**Task directions**.
Please tell how many of the lines below contain "name", using only a number.

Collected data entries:

BEGIN

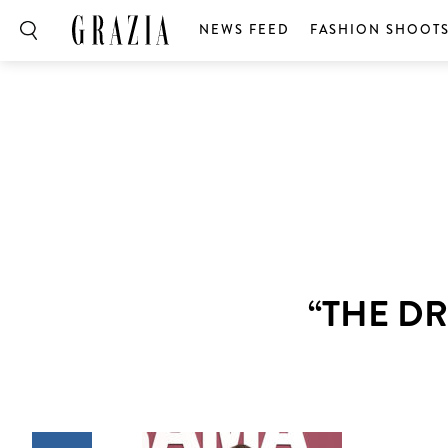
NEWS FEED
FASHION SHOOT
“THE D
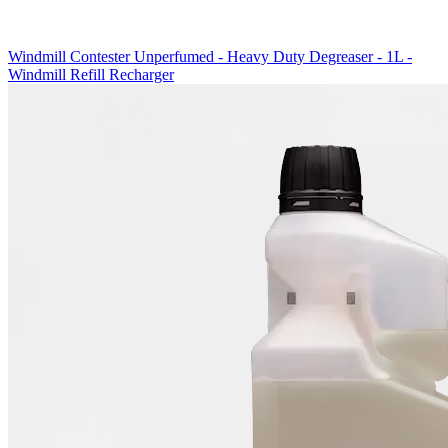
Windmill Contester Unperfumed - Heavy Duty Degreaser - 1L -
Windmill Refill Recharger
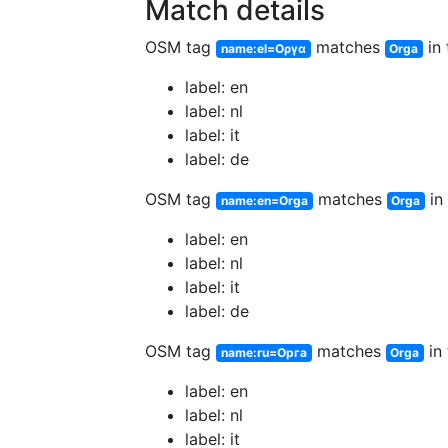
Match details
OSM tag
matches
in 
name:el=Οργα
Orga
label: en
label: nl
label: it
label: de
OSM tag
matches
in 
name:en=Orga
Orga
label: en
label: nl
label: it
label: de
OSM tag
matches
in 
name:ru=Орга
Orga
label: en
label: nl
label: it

END
BEGIN

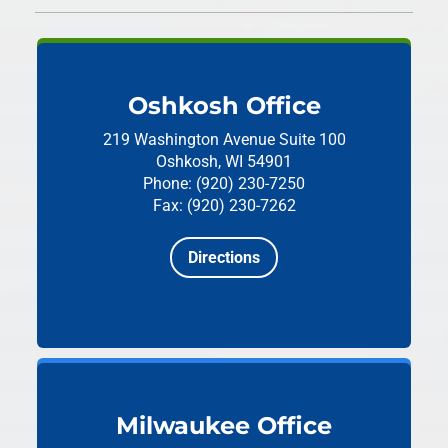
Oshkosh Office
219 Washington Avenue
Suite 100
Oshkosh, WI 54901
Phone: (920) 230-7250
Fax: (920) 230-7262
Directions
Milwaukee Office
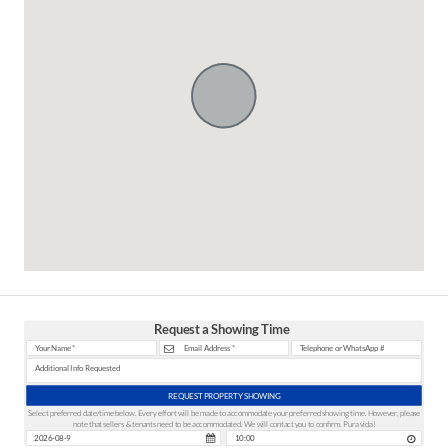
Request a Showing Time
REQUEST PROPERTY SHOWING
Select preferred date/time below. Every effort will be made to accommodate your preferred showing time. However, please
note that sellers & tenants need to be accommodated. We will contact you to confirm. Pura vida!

END

**Result of the task**.
3